Rough time budget for a first-year batch CTO: 5–10 hours per week in-person, concentrated on batch and dinners rather than conferences. The compounding returns are in the small rooms.
Related reading
- US accelerators compared — YC, Techstars, 500 Global, and others
- Founder networking in the US
- NYC startup meetups for founders
FAQ
Which SF tech events are worth attending for founders in 2026? Demo Day weeks (especially YC's), invite-only founder dinners, AI salons like Cerebral Valley and AI Tinkerers, and your accelerator's mandatory sessions. Large conferences like TechCrunch Disrupt are worth attending only if you have a specific press or investor angle.
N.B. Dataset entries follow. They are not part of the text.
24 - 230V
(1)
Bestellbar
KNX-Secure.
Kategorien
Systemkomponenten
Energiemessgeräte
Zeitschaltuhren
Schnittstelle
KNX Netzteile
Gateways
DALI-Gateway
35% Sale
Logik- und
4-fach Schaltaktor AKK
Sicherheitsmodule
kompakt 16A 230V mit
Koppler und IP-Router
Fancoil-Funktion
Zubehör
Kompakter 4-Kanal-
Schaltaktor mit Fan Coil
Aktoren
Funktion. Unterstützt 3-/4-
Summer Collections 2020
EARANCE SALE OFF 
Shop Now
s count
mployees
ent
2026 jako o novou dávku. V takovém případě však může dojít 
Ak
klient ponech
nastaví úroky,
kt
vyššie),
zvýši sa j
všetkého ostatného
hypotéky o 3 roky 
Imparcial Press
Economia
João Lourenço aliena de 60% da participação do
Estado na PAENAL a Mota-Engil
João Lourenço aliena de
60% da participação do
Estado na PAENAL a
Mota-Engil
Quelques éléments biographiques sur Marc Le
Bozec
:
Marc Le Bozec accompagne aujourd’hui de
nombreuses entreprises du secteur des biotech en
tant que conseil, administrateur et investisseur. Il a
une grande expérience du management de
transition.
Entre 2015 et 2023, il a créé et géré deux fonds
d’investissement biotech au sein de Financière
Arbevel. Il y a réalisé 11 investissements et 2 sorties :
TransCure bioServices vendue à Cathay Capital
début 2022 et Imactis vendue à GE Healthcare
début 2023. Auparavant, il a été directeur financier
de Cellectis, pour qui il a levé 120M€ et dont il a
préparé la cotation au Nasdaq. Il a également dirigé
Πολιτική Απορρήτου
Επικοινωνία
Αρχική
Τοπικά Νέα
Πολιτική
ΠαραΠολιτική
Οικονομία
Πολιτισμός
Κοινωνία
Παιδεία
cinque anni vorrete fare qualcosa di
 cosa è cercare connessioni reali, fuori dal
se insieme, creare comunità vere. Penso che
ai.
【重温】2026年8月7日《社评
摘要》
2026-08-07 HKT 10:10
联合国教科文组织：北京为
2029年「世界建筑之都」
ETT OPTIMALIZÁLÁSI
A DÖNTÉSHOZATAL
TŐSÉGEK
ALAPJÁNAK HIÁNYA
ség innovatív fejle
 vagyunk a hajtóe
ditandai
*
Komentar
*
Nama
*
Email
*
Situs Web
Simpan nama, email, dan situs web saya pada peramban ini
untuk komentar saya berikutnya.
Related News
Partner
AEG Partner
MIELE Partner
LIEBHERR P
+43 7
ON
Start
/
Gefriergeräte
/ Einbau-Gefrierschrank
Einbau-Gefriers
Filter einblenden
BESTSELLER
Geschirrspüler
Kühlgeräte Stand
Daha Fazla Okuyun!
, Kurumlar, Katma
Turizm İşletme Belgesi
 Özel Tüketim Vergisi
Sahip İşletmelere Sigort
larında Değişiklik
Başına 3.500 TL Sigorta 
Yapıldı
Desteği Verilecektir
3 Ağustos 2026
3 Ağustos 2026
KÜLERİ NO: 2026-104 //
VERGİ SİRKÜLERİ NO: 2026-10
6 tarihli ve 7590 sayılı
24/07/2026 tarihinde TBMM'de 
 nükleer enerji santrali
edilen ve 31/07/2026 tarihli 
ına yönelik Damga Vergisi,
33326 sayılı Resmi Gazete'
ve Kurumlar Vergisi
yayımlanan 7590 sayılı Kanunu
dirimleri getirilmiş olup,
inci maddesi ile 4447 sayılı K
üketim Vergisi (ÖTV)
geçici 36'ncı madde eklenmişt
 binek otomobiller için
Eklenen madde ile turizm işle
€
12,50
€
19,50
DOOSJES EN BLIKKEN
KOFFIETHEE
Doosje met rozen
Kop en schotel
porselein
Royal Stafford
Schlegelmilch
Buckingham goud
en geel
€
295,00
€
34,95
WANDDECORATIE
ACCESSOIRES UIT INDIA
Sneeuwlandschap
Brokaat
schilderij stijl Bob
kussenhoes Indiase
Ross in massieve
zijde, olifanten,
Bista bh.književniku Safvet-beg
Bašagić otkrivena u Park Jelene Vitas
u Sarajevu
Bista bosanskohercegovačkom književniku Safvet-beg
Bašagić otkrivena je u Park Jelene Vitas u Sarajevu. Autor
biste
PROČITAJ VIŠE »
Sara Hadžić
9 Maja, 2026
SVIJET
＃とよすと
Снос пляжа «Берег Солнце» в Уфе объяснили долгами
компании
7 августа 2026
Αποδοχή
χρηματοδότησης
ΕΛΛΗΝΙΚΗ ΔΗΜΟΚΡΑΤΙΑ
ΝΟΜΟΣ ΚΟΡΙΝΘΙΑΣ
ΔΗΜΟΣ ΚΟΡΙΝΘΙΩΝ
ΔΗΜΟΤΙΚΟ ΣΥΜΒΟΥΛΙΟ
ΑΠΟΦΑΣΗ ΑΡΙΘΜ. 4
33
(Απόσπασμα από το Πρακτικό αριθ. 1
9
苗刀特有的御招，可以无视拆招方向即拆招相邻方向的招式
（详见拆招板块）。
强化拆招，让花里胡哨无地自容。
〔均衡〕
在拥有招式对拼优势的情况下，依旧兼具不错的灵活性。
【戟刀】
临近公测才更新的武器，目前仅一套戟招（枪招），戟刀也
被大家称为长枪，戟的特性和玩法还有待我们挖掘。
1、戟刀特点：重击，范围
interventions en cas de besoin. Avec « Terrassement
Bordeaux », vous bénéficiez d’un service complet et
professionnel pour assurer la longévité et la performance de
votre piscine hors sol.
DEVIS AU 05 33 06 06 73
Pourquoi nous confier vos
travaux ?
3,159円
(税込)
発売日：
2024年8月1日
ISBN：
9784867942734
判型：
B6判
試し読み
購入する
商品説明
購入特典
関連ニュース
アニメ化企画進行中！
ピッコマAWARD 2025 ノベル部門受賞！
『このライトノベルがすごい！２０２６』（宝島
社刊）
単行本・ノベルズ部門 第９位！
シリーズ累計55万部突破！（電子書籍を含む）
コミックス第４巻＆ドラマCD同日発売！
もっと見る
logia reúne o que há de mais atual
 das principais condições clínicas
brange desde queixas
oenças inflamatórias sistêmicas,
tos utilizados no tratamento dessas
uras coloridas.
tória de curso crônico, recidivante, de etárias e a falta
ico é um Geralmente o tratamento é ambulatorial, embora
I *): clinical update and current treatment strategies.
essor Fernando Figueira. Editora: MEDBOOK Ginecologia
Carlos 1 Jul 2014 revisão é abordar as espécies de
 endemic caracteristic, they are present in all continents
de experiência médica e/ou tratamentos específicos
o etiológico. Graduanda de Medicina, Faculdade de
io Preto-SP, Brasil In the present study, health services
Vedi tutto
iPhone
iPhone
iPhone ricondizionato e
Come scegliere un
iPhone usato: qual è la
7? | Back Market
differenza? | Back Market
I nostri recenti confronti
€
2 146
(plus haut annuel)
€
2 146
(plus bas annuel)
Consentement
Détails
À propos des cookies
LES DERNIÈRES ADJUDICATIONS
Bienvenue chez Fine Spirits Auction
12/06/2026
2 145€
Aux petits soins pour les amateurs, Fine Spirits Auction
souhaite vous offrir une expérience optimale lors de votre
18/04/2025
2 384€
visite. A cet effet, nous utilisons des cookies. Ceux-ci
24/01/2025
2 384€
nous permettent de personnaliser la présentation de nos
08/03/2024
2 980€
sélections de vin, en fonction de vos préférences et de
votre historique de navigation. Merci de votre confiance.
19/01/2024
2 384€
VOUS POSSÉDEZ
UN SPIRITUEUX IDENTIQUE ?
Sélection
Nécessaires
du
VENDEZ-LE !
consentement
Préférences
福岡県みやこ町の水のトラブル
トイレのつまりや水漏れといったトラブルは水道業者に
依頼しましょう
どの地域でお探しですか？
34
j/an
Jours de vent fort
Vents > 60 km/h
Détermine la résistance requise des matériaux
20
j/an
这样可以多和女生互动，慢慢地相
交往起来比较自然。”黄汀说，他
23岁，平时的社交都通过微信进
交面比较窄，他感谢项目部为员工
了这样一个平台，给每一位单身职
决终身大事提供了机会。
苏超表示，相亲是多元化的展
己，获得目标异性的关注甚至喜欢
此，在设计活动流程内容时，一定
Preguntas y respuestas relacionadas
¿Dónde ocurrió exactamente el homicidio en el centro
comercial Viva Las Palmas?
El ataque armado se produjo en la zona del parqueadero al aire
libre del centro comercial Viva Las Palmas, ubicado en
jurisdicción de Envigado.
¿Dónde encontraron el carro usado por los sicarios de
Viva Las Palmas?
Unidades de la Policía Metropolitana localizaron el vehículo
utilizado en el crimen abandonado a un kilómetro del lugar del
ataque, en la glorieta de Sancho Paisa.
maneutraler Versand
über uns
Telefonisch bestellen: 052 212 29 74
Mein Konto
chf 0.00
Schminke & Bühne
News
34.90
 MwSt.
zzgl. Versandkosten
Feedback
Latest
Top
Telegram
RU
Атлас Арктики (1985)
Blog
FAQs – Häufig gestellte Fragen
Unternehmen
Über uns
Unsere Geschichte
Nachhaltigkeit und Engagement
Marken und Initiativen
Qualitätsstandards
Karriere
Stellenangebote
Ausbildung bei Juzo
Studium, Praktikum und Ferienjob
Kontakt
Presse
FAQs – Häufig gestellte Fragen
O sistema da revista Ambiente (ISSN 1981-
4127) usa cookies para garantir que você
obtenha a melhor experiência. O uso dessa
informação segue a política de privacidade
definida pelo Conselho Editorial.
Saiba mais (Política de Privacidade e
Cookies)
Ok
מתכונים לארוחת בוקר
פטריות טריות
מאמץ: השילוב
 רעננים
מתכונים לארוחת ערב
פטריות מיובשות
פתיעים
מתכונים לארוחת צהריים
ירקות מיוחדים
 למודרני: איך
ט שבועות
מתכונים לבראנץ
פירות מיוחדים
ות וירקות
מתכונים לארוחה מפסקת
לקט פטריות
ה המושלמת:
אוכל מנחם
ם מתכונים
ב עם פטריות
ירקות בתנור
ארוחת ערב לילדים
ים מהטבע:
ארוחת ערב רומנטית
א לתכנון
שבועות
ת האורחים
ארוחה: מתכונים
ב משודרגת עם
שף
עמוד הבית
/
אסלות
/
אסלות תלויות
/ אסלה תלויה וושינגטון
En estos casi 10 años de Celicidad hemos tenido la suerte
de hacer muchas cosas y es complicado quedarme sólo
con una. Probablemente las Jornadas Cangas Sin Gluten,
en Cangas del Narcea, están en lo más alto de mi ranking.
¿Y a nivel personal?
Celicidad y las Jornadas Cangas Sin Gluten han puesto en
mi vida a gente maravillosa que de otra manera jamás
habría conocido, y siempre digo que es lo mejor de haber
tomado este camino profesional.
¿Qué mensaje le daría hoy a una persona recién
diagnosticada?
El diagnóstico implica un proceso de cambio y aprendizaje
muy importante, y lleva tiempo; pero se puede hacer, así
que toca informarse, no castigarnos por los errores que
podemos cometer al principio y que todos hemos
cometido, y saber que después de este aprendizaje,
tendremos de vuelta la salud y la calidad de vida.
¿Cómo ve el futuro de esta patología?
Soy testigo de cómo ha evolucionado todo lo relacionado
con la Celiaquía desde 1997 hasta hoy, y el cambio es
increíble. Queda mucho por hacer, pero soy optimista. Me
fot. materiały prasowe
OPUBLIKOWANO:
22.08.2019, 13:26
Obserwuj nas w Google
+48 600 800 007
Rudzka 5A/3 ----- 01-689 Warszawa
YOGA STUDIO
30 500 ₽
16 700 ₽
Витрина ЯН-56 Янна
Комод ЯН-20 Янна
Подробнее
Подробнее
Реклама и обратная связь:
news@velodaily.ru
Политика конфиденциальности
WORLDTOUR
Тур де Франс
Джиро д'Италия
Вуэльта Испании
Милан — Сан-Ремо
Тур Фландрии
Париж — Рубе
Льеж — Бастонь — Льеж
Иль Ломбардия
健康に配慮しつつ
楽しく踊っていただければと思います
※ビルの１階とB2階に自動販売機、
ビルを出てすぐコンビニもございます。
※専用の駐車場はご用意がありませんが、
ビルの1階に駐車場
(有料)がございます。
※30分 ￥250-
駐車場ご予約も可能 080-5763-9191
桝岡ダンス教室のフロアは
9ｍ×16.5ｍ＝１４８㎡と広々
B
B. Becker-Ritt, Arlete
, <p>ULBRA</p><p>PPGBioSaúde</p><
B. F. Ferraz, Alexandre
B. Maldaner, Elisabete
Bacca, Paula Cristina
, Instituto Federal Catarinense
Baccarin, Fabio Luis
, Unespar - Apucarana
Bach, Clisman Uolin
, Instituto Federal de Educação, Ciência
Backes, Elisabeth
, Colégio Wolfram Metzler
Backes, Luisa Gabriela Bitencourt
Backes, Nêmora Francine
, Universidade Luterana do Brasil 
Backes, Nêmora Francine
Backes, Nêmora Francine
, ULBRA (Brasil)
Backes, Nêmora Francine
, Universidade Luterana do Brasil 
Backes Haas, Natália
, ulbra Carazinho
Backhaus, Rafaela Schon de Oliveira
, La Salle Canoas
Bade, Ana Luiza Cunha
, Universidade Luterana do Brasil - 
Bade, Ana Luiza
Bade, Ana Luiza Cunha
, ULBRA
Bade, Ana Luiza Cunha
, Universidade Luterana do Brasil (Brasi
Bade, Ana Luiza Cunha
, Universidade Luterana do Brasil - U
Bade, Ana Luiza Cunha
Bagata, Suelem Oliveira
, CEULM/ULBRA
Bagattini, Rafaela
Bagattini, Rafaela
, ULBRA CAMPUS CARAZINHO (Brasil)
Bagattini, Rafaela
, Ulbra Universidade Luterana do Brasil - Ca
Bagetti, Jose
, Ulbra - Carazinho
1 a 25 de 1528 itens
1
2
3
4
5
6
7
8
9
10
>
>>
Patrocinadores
When is YC Demo Day in 2026? YC's 2026 Demo Day calendar: W26 was March 24, 2026 (completed); P26 is June 16, 2026; S26 is expected in late September 2026.
What is SF Tech Week? A loosely coordinated cluster of dinners, salons, and events run by a16z, Cerebral Valley, and other SF-based hosts, typically held once in spring and once in fall. It's not a single organized conference — it's a themed week with many independent events, most of which are invite-only.
How do I get invited to SF founder dinners? Be a known shipper with public work, be in a recognized community (YC batch, Cerebral Valley, South Park Commons), ask batchmates and alumni for intros, or host your own dinner for 6–10 people.
Is TechCrunch Disrupt worth it for a founder? For press exposure and meeting a specific set of journalists and investors, yes. For peer networking among technical founders, lower-signal than smaller events. Attend if you have a press angle or a specific reason; skip if you're looking for peer networking.
What AI events matter in SF in 2026? Cerebral Valley events (including the biannual summit), AI Tinkerers meetups, and invite-only dinners hosted by a16z, OpenAI, Anthropic, and other model-provider companies. Smaller invite-only AI salons have multiplied in 2026 — access is primarily through existing attendees.